Looking ahead, he is driving a clear international agenda. Navacord has already made inroads in the US and is preparing for a much larger push south of the border, while also eyeing eventual expansion into the UK. At the same time, he is investing in technology and insurtech partnerships – including AI-driven tools for brokers – to ensure Navacord’s scale comes with sophistication, data transparency, and underwriting discipline.
In combining rapid consolidation with disciplined integration, people-first leadership, and global ambition grounded in Canadian values, Sadd is not only transforming Navacord but setting a benchmark for what impact-driven leadership looks like.
The Insurance Business Global 100 highlights the industry’s most influential professionals who are shaping the future of insurance. Now in its seventh year, the list is built entirely on achievement, impact, and leadership across the global insurance landscape.
As a truly international publication, IB draws on its unique access to six key markets – the US, Canada, Australia, New Zealand, Asia-Pacific, and the UK. Throughout the year, the IB editorial and research teams interact with hundreds of insurance leaders for daily news coverage, special reports, surveys, national award programs, and industry events. This deep engagement provides a comprehensive view of who is driving meaningful progress across the sector.

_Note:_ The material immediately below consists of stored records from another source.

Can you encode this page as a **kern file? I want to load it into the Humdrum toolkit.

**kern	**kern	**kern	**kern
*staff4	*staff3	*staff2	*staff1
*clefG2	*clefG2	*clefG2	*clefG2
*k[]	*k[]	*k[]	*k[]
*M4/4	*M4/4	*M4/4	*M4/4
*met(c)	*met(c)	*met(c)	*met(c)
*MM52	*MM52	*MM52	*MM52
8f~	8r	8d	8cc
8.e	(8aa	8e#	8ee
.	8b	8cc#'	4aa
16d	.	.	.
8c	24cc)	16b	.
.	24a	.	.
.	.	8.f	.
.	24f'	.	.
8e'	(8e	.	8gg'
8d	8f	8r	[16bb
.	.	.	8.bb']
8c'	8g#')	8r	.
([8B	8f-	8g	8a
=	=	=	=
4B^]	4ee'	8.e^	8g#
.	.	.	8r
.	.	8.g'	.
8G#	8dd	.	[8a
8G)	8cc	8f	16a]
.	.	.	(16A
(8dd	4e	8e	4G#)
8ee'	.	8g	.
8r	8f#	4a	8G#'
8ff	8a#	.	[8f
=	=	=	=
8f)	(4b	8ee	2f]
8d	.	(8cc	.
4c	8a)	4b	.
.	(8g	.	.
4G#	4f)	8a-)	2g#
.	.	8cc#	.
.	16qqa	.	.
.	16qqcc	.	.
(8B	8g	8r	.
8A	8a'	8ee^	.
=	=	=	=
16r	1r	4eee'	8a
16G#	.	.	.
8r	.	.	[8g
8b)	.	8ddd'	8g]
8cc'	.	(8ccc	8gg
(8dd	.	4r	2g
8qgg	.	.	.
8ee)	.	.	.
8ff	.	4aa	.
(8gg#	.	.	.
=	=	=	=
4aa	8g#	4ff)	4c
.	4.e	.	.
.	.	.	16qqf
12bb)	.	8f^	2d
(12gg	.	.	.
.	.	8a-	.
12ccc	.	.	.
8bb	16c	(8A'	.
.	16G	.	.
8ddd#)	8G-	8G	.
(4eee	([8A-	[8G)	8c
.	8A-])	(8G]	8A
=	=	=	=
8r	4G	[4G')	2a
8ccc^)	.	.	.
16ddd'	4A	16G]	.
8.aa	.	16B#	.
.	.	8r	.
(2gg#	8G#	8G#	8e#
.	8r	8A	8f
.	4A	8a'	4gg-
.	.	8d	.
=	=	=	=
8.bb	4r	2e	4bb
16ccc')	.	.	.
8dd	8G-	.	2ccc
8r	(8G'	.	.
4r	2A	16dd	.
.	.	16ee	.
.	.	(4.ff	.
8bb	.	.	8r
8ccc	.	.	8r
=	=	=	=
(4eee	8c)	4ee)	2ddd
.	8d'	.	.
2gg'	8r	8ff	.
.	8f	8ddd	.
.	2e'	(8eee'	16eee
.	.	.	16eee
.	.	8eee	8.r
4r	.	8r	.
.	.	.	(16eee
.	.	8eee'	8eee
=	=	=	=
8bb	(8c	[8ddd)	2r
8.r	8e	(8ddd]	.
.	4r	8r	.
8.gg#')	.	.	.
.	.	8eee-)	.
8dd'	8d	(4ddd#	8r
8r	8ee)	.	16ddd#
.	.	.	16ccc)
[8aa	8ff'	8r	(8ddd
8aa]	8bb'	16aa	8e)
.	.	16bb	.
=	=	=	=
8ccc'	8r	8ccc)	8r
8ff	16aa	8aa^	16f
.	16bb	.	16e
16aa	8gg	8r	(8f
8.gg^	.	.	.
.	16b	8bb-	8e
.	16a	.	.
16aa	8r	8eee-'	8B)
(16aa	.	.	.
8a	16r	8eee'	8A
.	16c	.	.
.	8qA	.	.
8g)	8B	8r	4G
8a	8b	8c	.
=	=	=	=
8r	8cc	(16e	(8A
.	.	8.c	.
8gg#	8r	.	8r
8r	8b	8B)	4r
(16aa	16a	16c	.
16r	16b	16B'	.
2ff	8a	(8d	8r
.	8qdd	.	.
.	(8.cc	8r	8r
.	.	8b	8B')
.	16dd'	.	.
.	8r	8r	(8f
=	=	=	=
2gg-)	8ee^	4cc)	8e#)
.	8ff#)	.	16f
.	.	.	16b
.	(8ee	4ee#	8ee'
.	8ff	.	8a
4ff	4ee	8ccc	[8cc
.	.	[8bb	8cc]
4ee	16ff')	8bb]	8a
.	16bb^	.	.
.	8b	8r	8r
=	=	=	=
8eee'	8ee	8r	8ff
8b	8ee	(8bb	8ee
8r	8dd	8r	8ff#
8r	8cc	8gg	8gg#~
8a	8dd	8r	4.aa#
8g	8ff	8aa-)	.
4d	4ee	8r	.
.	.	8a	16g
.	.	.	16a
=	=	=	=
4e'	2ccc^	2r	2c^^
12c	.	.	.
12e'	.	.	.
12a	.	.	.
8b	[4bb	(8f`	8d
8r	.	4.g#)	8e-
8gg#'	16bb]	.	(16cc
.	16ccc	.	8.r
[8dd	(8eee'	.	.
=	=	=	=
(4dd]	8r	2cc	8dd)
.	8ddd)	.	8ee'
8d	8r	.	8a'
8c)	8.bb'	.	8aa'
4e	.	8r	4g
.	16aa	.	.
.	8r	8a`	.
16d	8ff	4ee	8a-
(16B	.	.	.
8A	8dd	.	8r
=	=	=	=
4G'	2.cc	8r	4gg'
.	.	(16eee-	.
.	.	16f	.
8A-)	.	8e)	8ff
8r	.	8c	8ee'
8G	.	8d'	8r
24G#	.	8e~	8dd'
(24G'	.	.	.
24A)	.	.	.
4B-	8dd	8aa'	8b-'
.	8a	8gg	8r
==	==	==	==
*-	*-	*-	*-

To compile the Global 100, the team reviewed the accomplishments of standout individuals across all markets and assessed their influence using criteria such as:
leadership and innovation within their organization
market impact, including growth, strategic direction, and product evolution
industry contribution, such as advocacy, education, or association leadership
commitment to advancing the sector, including DEI initiatives, public service, or championing emerging issues
notable achievements within the past 12–18 months
This process resulted in a carefully curated list of 100 professionals who are elevating the insurance profession, whether through driving organizational performance, spearheading transformation, mentoring talent, shaping industry policy, or championing new thinking that moves insurance into its next era.